# Required task 1:
Please decide whether each statement agrees with the web crawling passage. For each, answer yes or no and quote the words of the passage that settle it. (a) Search engines such as Google, Yahoo, and Bing depend on web crawling. (b) Web scraping explores and collects multiple URLs on a page. (c) Scrapy is one of the Python libraries the passage names for web crawling.
# Required task 2:
Copy out the lines of the listing word for word, from the line containing "Extractor 2.28.2 catalogue" up to and including the line containing "Tile 7 of 4".

# Page extract:
********************

What is web crawling?

Web crawling is a process in which automated programs, commonly known as crawlers or spiders, systematically browse websites to find and index their content. Search engines such as Google, Yahoo, and Bing rely heavily on web crawling to understand the web and provide relevant search results to users.

So, crawlers visit web pages, extract information, and follow links to discover new pages. This collected data can be utilized for various purposes, including:

1. Search engine indexing: Crawlers power search engines by understanding website content and structure, enabling them to rank and display relevant results for user queries.
2. Data extraction: Web crawlers can extract specific website data for analysis or research. Businesses can leverage this to track competitor pricing and adjust their own accordingly.
3. Website monitoring: Crawlers can monitor websites for updates or changes in content.

How does web crawling differ from web scraping? Web scraping is a technique used to extract data from a webpage by making a request to the target website's link.

Unlike web crawling, which involves exploring and collecting multiple URLs on a page, web scraping only focuses on the known URL and extracts the data available on that page.

Why use Python for web crawling?

Python is a highly popular programming language for web crawling tasks due to its simplicity and rich ecosystem. It offers a vast range of libraries and frameworks specifically designed for web crawling and data extraction, including popular ones like Requests, BeautifulSoup, Scrapy, and Selenium.

********************

# Dataset records:

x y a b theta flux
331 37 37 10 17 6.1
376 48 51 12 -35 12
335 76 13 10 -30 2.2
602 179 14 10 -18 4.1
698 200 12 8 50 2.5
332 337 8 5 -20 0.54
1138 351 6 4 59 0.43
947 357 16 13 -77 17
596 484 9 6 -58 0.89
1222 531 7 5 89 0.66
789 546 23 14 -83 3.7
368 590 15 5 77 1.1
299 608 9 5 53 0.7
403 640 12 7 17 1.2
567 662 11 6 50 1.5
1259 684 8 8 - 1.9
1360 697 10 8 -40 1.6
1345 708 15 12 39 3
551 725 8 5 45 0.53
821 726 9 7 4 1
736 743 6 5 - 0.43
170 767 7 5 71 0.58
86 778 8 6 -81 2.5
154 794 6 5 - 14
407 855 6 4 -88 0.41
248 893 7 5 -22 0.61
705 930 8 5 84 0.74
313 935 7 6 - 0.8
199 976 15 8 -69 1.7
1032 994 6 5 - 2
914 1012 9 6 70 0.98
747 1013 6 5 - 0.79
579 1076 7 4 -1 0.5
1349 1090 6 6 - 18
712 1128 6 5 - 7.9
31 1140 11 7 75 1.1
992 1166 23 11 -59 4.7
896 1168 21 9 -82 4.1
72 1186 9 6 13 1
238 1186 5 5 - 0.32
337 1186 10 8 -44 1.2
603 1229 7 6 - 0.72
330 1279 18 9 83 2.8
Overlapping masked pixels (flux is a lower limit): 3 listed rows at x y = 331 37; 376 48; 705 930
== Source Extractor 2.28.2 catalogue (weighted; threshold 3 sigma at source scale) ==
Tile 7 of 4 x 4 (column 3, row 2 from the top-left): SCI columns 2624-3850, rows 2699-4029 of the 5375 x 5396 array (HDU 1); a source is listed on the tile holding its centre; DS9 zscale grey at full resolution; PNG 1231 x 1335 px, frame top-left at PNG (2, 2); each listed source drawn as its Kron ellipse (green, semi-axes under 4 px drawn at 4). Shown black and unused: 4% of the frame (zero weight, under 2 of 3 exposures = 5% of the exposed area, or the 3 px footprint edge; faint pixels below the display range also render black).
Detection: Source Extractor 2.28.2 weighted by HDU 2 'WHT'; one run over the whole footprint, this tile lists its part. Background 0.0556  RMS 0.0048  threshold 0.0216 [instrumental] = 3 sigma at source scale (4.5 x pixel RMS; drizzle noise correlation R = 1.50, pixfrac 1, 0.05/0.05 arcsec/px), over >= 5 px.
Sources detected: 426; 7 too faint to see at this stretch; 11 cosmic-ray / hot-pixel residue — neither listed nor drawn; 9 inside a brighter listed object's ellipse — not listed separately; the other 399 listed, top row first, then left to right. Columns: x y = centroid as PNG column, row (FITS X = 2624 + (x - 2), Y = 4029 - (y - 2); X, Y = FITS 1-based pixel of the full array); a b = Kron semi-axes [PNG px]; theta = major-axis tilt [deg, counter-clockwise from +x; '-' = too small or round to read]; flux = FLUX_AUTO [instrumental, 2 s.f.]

********************

# Problem solution 1:
(a) Yes: "Search engines such as Google, Yahoo, and Bing rely heavily on web crawling"
(b) No: "web scraping only focuses on the known URL and extracts the data available on that page."
(c) Yes: "including popular ones like Requests, BeautifulSoup, Scrapy, and Selenium."

# Problem solution 2:
== Source Extractor 2.28.2 catalogue (weighted; threshold 3 sigma at source scale) ==
Tile 7 of 4 x 4 (column 3, row 2 from the top-left): SCI columns 2624-3850, rows 2699-4029 of the 5375 x 5396 array (HDU 1); a source is listed on the tile holding its centre; DS9 zscale grey at full resolution; PNG 1231 x 1335 px, frame top-left at PNG (2, 2); each listed source drawn as its Kron ellipse (green, semi-axes under 4 px drawn at 4). Shown black and unused: 4% of the frame (zero weight, under 2 of 3 exposures = 5% of the exposed area, or the 3 px footprint edge; faint pixels below the display range also render black).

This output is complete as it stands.